Law school does about fifty different things to ones brain so that by the time a person graduates from law school they think in a completely different way than had prior to law school. One of these processes is the slow realization that everything in your life, whether you realize it or not, is somehow related to the law. That makes sense to a certain extent. We, as humans, created laws** to that society would run in an orderly fashion and hopefully people wouldn't kill each other over petty disagreements as much. What law school does is lift the veil on just how much of a person's life is controlled by the law. The classes you take your first year in law school are the ones that touch a normal persons life the most, property and contracts in particular. Again none of this is surprising. But for me, the area of law I love the most*** is an area I knew from the get go had a huge impact on a normal person's life. Copyright and patents and trademarks**** are constantly around us. The diet coke I can't drink anymore, the Starbucks bag I have in my pantry, the Poland Spring water bottle on my night table, the computer I'm typing on right now, the Zune I use to listen to my favorite music, the posters I have hanging on my walls, the fan I have running 24/7 because my land lady is crazy, the books on my shelf, and piles of DVDs I have under my desk. All of these things fall under either copyright, patent, or trademark. You can look around your life and catalog hundreds of different things that fall into one of those categories. While I find copyright the most interesting, none are more important than the other when it comes to a person's everyday existence. How we consume life, outside of contracts and property, are dictated by the laws of copyright, patents, and trademarks.

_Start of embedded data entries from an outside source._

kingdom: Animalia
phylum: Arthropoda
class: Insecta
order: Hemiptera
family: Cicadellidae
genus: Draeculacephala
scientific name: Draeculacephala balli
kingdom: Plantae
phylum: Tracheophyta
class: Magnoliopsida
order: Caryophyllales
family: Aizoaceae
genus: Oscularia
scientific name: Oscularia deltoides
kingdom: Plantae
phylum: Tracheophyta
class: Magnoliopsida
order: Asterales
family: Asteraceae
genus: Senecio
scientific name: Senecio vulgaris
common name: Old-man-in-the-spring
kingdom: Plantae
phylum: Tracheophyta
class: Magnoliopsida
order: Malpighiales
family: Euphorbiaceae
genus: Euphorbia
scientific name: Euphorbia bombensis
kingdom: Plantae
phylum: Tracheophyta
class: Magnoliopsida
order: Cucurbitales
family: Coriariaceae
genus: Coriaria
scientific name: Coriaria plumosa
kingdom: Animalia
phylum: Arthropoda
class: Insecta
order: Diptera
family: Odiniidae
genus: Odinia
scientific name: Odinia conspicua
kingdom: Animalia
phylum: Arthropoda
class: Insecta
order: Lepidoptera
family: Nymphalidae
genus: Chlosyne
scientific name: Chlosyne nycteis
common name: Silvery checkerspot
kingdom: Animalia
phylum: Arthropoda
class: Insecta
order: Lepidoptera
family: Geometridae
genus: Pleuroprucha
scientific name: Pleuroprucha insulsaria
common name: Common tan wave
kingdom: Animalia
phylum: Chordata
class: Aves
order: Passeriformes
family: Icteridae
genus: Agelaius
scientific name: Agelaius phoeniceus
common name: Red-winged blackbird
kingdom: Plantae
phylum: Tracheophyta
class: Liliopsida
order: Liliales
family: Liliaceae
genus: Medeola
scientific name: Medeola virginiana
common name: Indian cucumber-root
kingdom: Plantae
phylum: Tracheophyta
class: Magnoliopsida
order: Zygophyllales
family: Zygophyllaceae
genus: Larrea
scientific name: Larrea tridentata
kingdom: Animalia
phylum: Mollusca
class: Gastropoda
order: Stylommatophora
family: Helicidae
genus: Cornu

With the internet we as a society have to some extent started to take for granted a very basic truth. The area of intellectual property, for better or worse, was created to protect and make money for businesses and people. As I tend to focus on copyright I tend to focus on the idea that copyright enabled artists to make money from their creations without having to find patrons. But anything that can be categorized as intellectual property can be said to make money for someone. With the ease the internet gives us in communicating and sending information, I feel that we've forgotten that idea. Copyright has been around for such a long time that it's basic purpose has been forgotten and taken for granted, depending on who you talk to. Our system for dealing with copyright is clearly not adequate, but what I find so fascinating is that the loudest people in this debate either want to make copyright even more backwards thinking or seem to have a naive notion of what copyright is about. I've said this before and I'll say it again, what the copyright debate needs is a middle ground. SOPA and PIPA are wrong and will do more hurt than good. But so is giving up on copyright completely.

*This is a writing exercise with two purposes. 1) Get my brain in the right place to write a cover letter and 2) have something related to law as my top entry for any potential employers looking at this blog.

**And societal norms, which are kind of like unspoken laws.

***And the one thing I don't get to study until next year.

****Otherwise known as intellectual property.